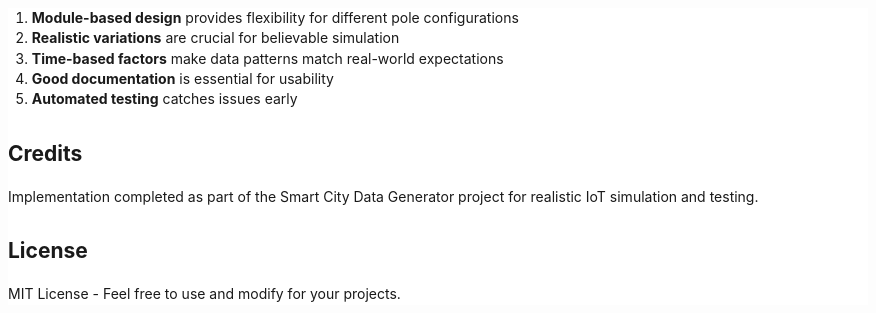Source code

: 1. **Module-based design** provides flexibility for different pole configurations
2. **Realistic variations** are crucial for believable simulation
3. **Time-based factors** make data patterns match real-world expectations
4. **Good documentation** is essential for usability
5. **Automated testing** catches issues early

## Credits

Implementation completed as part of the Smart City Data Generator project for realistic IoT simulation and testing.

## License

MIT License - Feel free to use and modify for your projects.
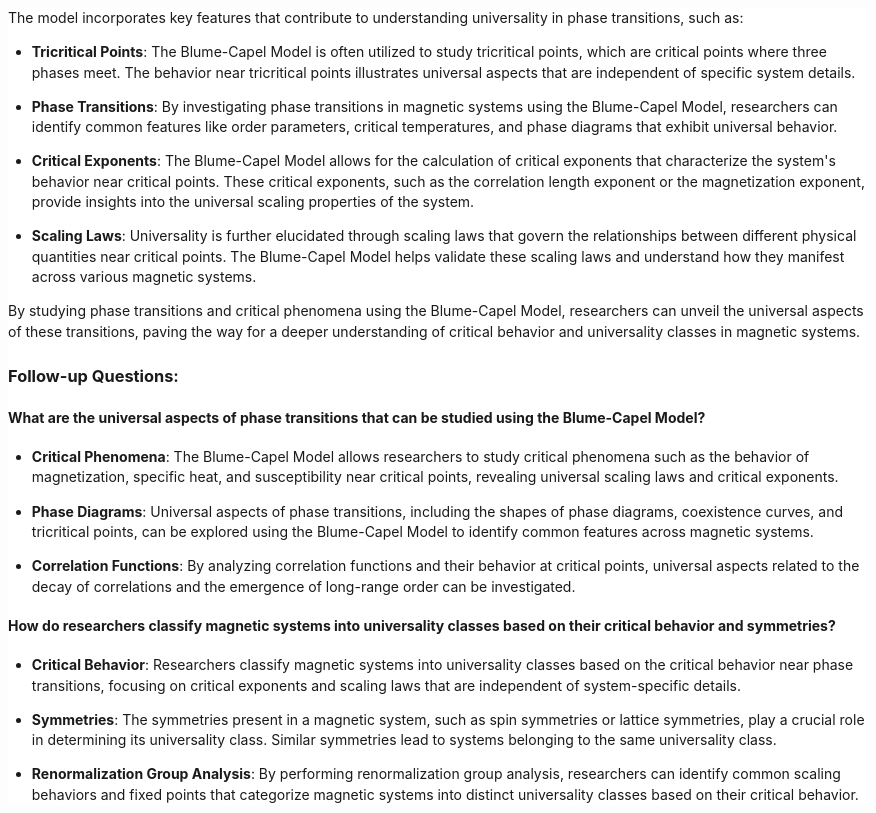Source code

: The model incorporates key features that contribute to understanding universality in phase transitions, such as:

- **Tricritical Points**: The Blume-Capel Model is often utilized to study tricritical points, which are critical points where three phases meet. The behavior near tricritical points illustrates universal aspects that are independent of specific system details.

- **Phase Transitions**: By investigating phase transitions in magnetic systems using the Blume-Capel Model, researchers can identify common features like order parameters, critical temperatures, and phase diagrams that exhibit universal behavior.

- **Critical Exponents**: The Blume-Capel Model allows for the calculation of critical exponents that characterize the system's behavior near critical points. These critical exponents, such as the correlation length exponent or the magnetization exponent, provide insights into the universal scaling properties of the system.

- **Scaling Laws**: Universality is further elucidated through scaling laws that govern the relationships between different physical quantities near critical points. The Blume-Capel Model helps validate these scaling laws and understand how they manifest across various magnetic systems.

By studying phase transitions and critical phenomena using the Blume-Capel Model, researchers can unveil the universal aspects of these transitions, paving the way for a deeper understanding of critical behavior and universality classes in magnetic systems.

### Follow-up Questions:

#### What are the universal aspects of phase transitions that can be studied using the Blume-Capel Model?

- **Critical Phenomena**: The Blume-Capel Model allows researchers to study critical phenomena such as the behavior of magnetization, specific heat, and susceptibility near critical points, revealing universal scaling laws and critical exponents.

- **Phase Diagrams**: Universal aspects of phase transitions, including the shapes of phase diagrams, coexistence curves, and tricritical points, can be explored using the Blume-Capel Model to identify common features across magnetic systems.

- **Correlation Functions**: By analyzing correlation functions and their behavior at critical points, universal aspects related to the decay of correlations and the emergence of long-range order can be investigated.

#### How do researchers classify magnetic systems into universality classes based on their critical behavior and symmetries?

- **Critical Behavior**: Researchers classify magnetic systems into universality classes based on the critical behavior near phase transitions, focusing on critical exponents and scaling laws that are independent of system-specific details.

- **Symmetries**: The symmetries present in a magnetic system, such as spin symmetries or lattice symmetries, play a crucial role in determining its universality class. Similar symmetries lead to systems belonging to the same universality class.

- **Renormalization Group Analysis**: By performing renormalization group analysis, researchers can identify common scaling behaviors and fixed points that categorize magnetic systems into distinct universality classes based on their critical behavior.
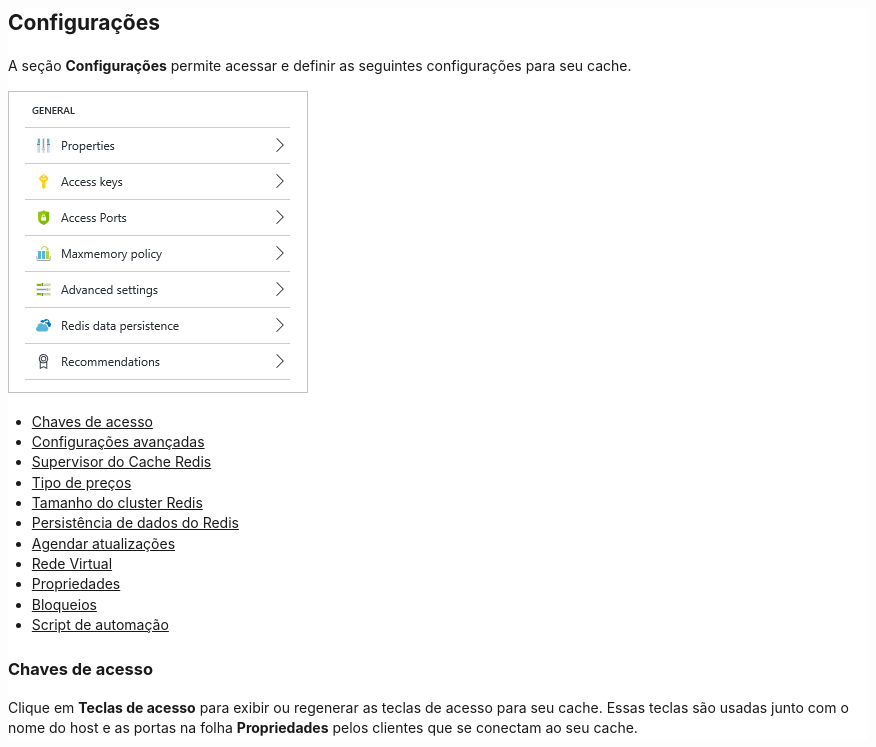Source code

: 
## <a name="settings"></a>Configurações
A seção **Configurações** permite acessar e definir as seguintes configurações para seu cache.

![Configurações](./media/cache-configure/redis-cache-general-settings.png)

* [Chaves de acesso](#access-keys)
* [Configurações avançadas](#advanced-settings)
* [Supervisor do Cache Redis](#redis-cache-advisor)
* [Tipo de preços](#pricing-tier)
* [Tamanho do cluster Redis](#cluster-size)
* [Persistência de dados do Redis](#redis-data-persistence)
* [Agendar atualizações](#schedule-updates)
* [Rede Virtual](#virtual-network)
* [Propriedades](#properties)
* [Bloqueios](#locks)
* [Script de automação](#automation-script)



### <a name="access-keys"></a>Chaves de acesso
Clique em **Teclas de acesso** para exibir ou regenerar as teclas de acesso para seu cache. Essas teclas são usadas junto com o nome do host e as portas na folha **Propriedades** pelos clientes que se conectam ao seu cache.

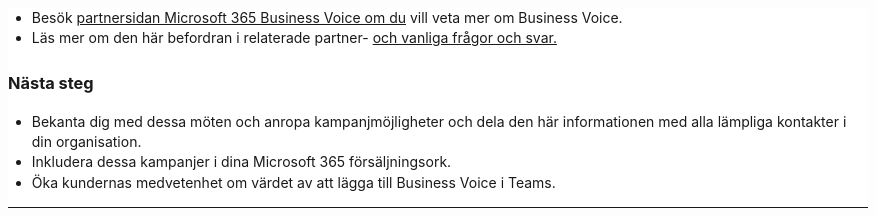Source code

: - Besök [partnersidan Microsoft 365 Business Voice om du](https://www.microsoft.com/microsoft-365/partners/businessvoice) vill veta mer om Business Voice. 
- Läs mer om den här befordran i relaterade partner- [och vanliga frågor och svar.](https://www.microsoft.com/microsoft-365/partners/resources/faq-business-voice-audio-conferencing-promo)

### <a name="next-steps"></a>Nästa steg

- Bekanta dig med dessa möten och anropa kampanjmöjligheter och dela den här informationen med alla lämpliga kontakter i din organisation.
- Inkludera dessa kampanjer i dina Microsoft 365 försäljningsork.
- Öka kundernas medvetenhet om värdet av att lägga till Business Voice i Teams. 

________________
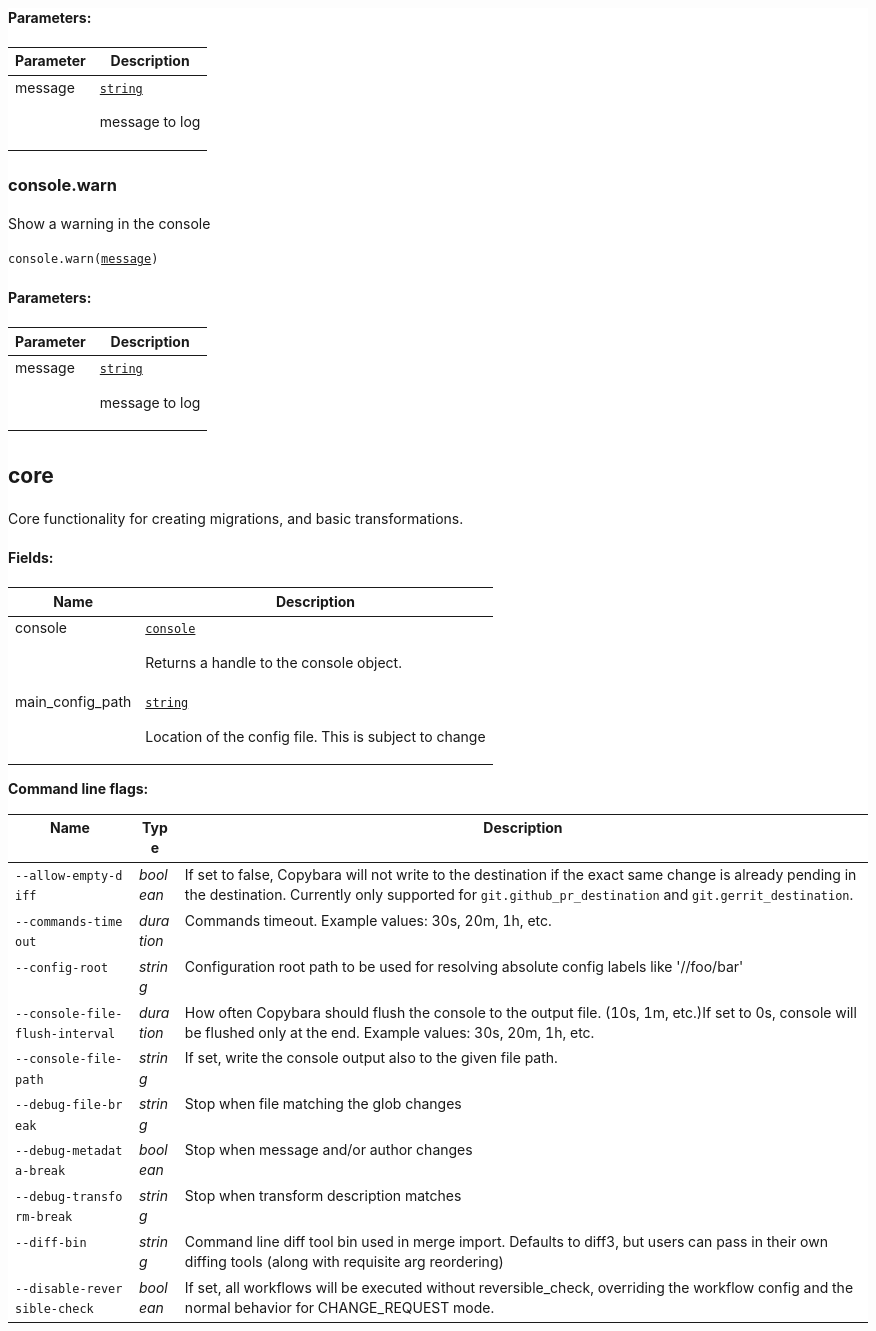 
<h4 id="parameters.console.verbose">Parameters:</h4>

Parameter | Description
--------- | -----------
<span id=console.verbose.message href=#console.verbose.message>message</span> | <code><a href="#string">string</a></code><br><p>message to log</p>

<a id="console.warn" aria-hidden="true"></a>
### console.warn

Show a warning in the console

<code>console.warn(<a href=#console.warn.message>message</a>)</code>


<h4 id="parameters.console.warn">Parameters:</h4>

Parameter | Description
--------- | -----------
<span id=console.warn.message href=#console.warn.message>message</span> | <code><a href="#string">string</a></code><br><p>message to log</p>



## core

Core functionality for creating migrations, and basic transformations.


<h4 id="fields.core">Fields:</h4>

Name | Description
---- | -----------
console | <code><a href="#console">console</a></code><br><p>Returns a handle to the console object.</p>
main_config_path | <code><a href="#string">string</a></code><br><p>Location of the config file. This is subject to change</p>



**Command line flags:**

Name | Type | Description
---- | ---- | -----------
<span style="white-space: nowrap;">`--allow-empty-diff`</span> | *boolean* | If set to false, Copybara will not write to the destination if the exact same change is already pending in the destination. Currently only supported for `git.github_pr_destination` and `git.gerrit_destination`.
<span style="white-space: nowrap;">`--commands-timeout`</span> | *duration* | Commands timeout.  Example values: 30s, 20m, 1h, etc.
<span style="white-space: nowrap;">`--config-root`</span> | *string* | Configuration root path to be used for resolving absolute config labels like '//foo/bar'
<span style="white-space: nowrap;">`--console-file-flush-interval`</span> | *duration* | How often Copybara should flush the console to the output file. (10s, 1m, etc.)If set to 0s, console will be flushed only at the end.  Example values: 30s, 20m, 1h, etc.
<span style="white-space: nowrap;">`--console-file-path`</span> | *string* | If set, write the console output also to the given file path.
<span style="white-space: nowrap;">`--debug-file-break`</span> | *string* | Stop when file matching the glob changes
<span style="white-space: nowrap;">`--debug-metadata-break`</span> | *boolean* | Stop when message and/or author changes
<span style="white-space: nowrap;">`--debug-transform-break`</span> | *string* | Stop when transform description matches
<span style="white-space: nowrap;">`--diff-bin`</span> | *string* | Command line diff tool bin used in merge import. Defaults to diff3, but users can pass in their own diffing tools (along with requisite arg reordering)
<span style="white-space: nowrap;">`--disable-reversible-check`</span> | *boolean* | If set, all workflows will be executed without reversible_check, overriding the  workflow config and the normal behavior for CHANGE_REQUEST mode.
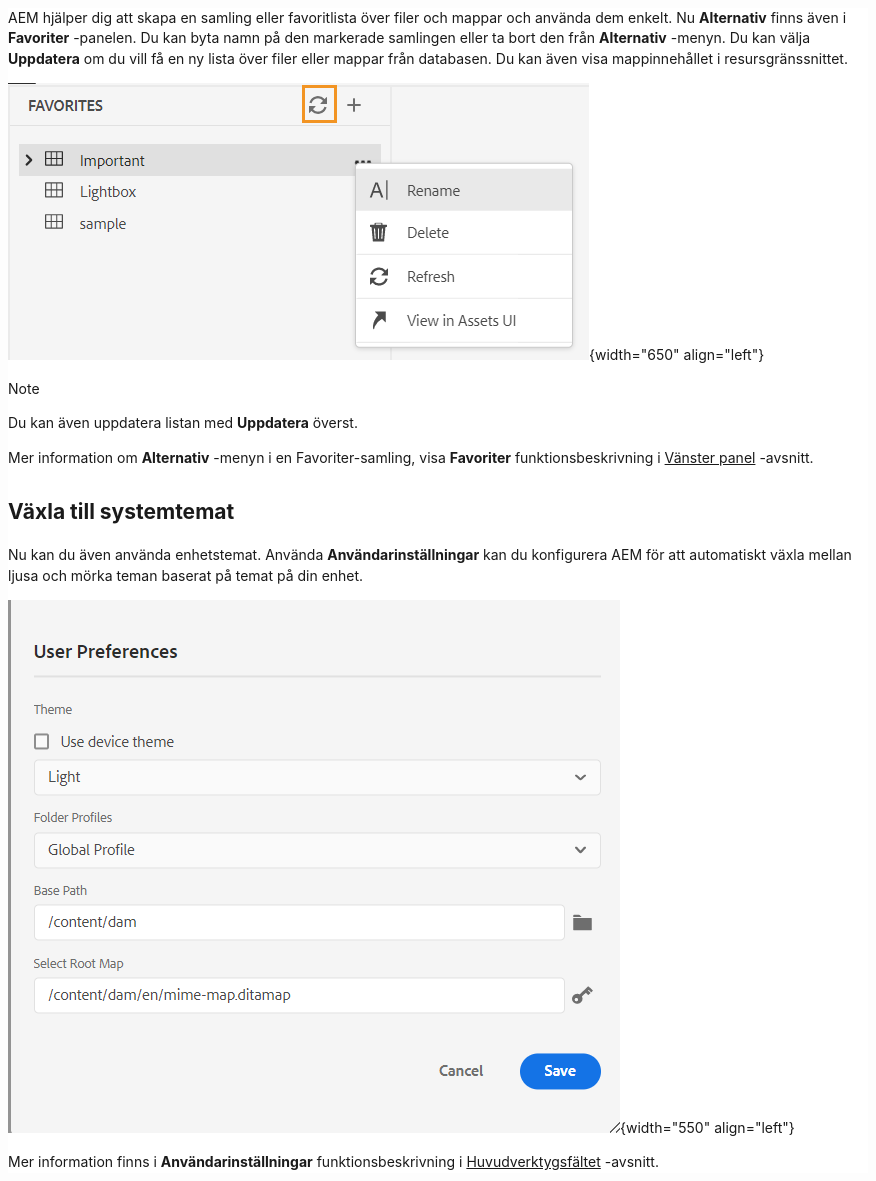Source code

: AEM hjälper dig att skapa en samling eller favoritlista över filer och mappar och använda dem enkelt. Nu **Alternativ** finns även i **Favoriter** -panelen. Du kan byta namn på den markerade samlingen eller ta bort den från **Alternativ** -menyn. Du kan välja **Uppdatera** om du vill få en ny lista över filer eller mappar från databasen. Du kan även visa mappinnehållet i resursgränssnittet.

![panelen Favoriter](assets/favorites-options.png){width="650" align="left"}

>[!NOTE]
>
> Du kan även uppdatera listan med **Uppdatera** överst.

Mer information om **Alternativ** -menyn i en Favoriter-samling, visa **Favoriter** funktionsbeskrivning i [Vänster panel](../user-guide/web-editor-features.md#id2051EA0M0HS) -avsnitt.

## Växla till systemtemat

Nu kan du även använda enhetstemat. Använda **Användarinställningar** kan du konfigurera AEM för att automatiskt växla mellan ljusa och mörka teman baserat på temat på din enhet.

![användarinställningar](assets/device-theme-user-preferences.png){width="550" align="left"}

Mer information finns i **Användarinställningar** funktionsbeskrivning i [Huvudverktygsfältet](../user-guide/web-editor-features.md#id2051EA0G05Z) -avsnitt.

-*-

■ TASK PROMPT
Pictures are to be left out; all other data must be returned exactly.

■ SOLUTION FOR THIS EXERCISE
Source code

: 1. **Module-based design** provides flexibility for different pole configurations
2. **Realistic variations** are crucial for believable simulation
3. **Time-based factors** make data patterns match real-world expectations
4. **Good documentation** is essential for usability
5. **Automated testing** catches issues early

## Credits

Implementation completed as part of the Smart City Data Generator project for realistic IoT simulation and testing.

## License

MIT License - Feel free to use and modify for your projects.
Source code

: The model incorporates key features that contribute to understanding universality in phase transitions, such as:

- **Tricritical Points**: The Blume-Capel Model is often utilized to study tricritical points, which are critical points where three phases meet. The behavior near tricritical points illustrates universal aspects that are independent of specific system details.

- **Phase Transitions**: By investigating phase transitions in magnetic systems using the Blume-Capel Model, researchers can identify common features like order parameters, critical temperatures, and phase diagrams that exhibit universal behavior.

- **Critical Exponents**: The Blume-Capel Model allows for the calculation of critical exponents that characterize the system's behavior near critical points. These critical exponents, such as the correlation length exponent or the magnetization exponent, provide insights into the universal scaling properties of the system.

- **Scaling Laws**: Universality is further elucidated through scaling laws that govern the relationships between different physical quantities near critical points. The Blume-Capel Model helps validate these scaling laws and understand how they manifest across various magnetic systems.

By studying phase transitions and critical phenomena using the Blume-Capel Model, researchers can unveil the universal aspects of these transitions, paving the way for a deeper understanding of critical behavior and universality classes in magnetic systems.

### Follow-up Questions:

#### What are the universal aspects of phase transitions that can be studied using the Blume-Capel Model?

- **Critical Phenomena**: The Blume-Capel Model allows researchers to study critical phenomena such as the behavior of magnetization, specific heat, and susceptibility near critical points, revealing universal scaling laws and critical exponents.

- **Phase Diagrams**: Universal aspects of phase transitions, including the shapes of phase diagrams, coexistence curves, and tricritical points, can be explored using the Blume-Capel Model to identify common features across magnetic systems.

- **Correlation Functions**: By analyzing correlation functions and their behavior at critical points, universal aspects related to the decay of correlations and the emergence of long-range order can be investigated.

#### How do researchers classify magnetic systems into universality classes based on their critical behavior and symmetries?

- **Critical Behavior**: Researchers classify magnetic systems into universality classes based on the critical behavior near phase transitions, focusing on critical exponents and scaling laws that are independent of system-specific details.

- **Symmetries**: The symmetries present in a magnetic system, such as spin symmetries or lattice symmetries, play a crucial role in determining its universality class. Similar symmetries lead to systems belonging to the same universality class.

- **Renormalization Group Analysis**: By performing renormalization group analysis, researchers can identify common scaling behaviors and fixed points that categorize magnetic systems into distinct universality classes based on their critical behavior.
Source code

: 
## <a name="settings"></a>Configurações
A seção **Configurações** permite acessar e definir as seguintes configurações para seu cache.

![Configurações](./media/cache-configure/redis-cache-general-settings.png)

* [Chaves de acesso](#access-keys)
* [Configurações avançadas](#advanced-settings)
* [Supervisor do Cache Redis](#redis-cache-advisor)
* [Tipo de preços](#pricing-tier)
* [Tamanho do cluster Redis](#cluster-size)
* [Persistência de dados do Redis](#redis-data-persistence)
* [Agendar atualizações](#schedule-updates)
* [Rede Virtual](#virtual-network)
* [Propriedades](#properties)
* [Bloqueios](#locks)
* [Script de automação](#automation-script)



### <a name="access-keys"></a>Chaves de acesso
Clique em **Teclas de acesso** para exibir ou regenerar as teclas de acesso para seu cache. Essas teclas são usadas junto com o nome do host e as portas na folha **Propriedades** pelos clientes que se conectam ao seu cache.

Source code

: - Besök [partnersidan Microsoft 365 Business Voice om du](https://www.microsoft.com/microsoft-365/partners/businessvoice) vill veta mer om Business Voice. 
- Läs mer om den här befordran i relaterade partner- [och vanliga frågor och svar.](https://www.microsoft.com/microsoft-365/partners/resources/faq-business-voice-audio-conferencing-promo)

### <a name="next-steps"></a>Nästa steg

- Bekanta dig med dessa möten och anropa kampanjmöjligheter och dela den här informationen med alla lämpliga kontakter i din organisation.
- Inkludera dessa kampanjer i dina Microsoft 365 försäljningsork.
- Öka kundernas medvetenhet om värdet av att lägga till Business Voice i Teams. 

________________
<h4 id="parameters.console.verbose">Parameters:</h4>

Parameter | Description
--------- | -----------
<span id=console.verbose.message href=#console.verbose.message>message</span> | <code><a href="#string">string</a></code><br><p>message to log</p>

<a id="console.warn" aria-hidden="true"></a>
### console.warn

Show a warning in the console

<code>console.warn(<a href=#console.warn.message>message</a>)</code>


<h4 id="parameters.console.warn">Parameters:</h4>

Parameter | Description
--------- | -----------
<span id=console.warn.message href=#console.warn.message>message</span> | <code><a href="#string">string</a></code><br><p>message to log</p>



## core

Core functionality for creating migrations, and basic transformations.


<h4 id="fields.core">Fields:</h4>

Name | Description
---- | -----------
console | <code><a href="#console">console</a></code><br><p>Returns a handle to the console object.</p>
main_config_path | <code><a href="#string">string</a></code><br><p>Location of the config file. This is subject to change</p>



**Command line flags:**

Name | Type | Description
---- | ---- | -----------
<span style="white-space: nowrap;">`--allow-empty-diff`</span> | *boolean* | If set to false, Copybara will not write to the destination if the exact same change is already pending in the destination. Currently only supported for `git.github_pr_destination` and `git.gerrit_destination`.
<span style="white-space: nowrap;">`--commands-timeout`</span> | *duration* | Commands timeout.  Example values: 30s, 20m, 1h, etc.
<span style="white-space: nowrap;">`--config-root`</span> | *string* | Configuration root path to be used for resolving absolute config labels like '//foo/bar'
<span style="white-space: nowrap;">`--console-file-flush-interval`</span> | *duration* | How often Copybara should flush the console to the output file. (10s, 1m, etc.)If set to 0s, console will be flushed only at the end.  Example values: 30s, 20m, 1h, etc.
<span style="white-space: nowrap;">`--console-file-path`</span> | *string* | If set, write the console output also to the given file path.
<span style="white-space: nowrap;">`--debug-file-break`</span> | *string* | Stop when file matching the glob changes
<span style="white-space: nowrap;">`--debug-metadata-break`</span> | *boolean* | Stop when message and/or author changes
<span style="white-space: nowrap;">`--debug-transform-break`</span> | *string* | Stop when transform description matches
<span style="white-space: nowrap;">`--diff-bin`</span> | *string* | Command line diff tool bin used in merge import. Defaults to diff3, but users can pass in their own diffing tools (along with requisite arg reordering)
<span style="white-space: nowrap;">`--disable-reversible-check`</span> | *boolean* | If set, all workflows will be executed without reversible_check, overriding the  workflow config and the normal behavior for CHANGE_REQUEST mode.
Source code

: AEM hjälper dig att skapa en samling eller favoritlista över filer och mappar och använda dem enkelt. Nu **Alternativ** finns även i **Favoriter** -panelen. Du kan byta namn på den markerade samlingen eller ta bort den från **Alternativ** -menyn. Du kan välja **Uppdatera** om du vill få en ny lista över filer eller mappar från databasen. Du kan även visa mappinnehållet i resursgränssnittet.

![panelen Favoriter](assets/favorites-options.png){width="650" align="left"}

>[!NOTE]
>
> Du kan även uppdatera listan med **Uppdatera** överst.

Mer information om **Alternativ** -menyn i en Favoriter-samling, visa **Favoriter** funktionsbeskrivning i [Vänster panel](../user-guide/web-editor-features.md#id2051EA0M0HS) -avsnitt.

## Växla till systemtemat

Nu kan du även använda enhetstemat. Använda **Användarinställningar** kan du konfigurera AEM för att automatiskt växla mellan ljusa och mörka teman baserat på temat på din enhet.

![användarinställningar](assets/device-theme-user-preferences.png){width="550" align="left"}

Mer information finns i **Användarinställningar** funktionsbeskrivning i [Huvudverktygsfältet](../user-guide/web-editor-features.md#id2051EA0G05Z) -avsnitt.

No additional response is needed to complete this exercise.